Some jurisdictions are tacking the issue. Take Chicago, for instance. On April 24, a proposal by Mayor Rahm Emanuel to impose some regulation on ride-sharing companies operating in the city was sent to a full city council vote (which is supposed to happen the evening of April 30), the Chicago Tribune reported.
The revised ordinance would subject companies whose drivers average more than 20 hours per person per week to stronger oversight, including requiring all drivers to obtain chauffeur’s licenses. Also according to the Tribune, the ordinance gives the city authority to cap “surge pricing” when there is peak demand, such as during rush hours. But critics say the ordinance lacks adequate consumer protections, and leaves it up to ride-share companies like Uber, Lyft and SideCar to police drivers and track their driving hours.
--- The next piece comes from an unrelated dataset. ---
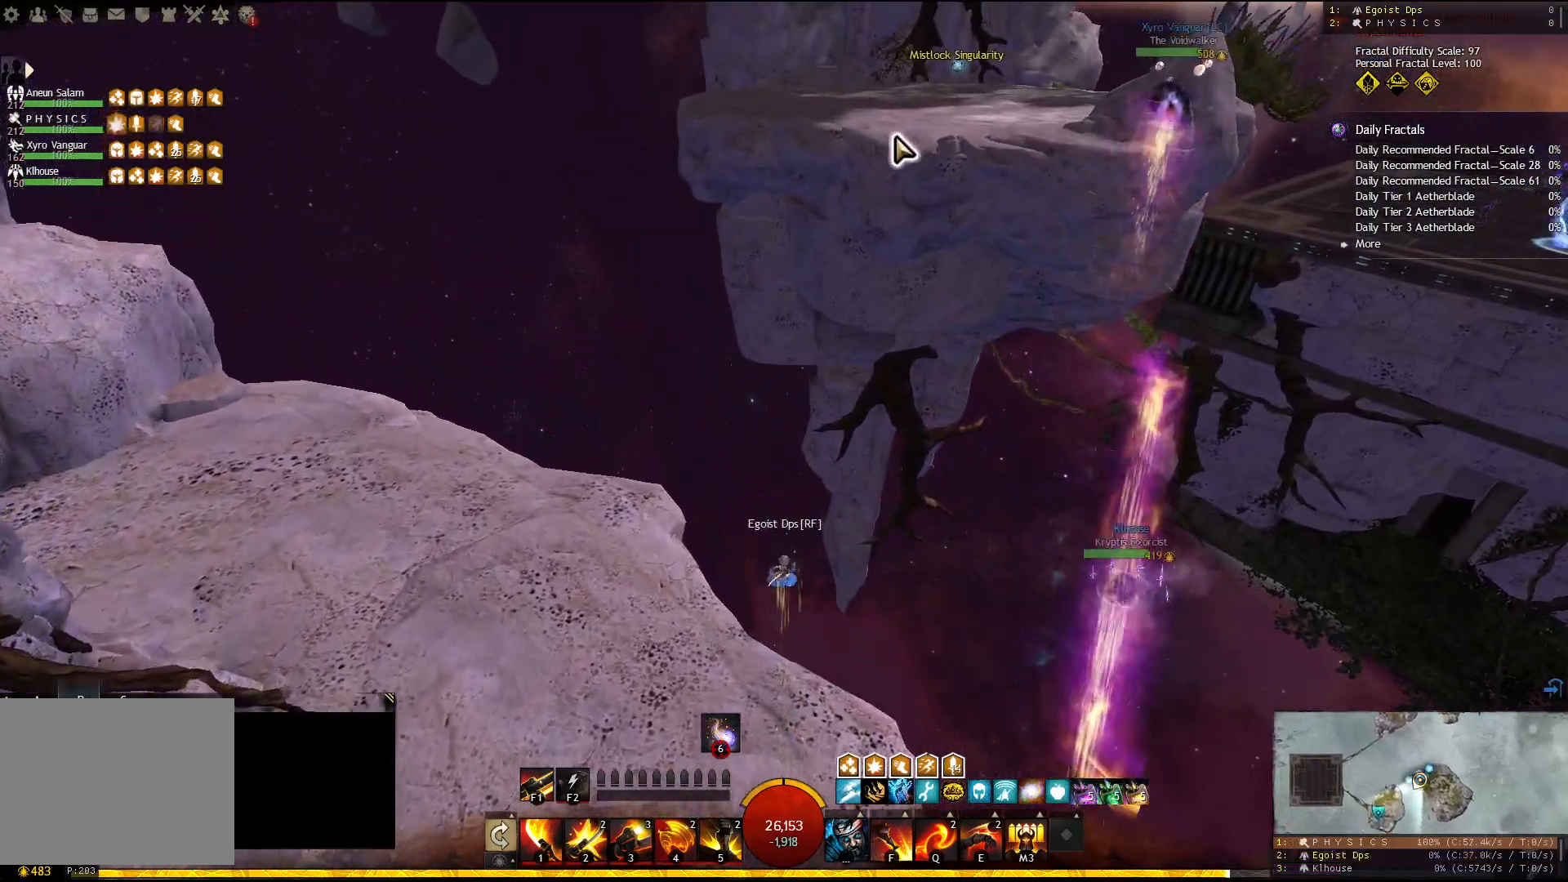
{"keys": ["w"], "events": []}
In St. Louis, Lyft is dealing with a temporary restraining order from the city's taxi commission, which cited public safety concerns because the company's drivers aren't vetted by the commission, the St. Louis Post Dispatch reported. Meanwhile, St. Louis Mayor Francis Slay says the city is working with Lyft rival Uber on allowing that firm to operate legally in the city. Uber has "suggested a few changes to the regulations," Slay wrote in a prepared statement. "The company has led me to believe that if those changes were made, it would abide by the other 80 pages of regulations and would seek certification from the Commission."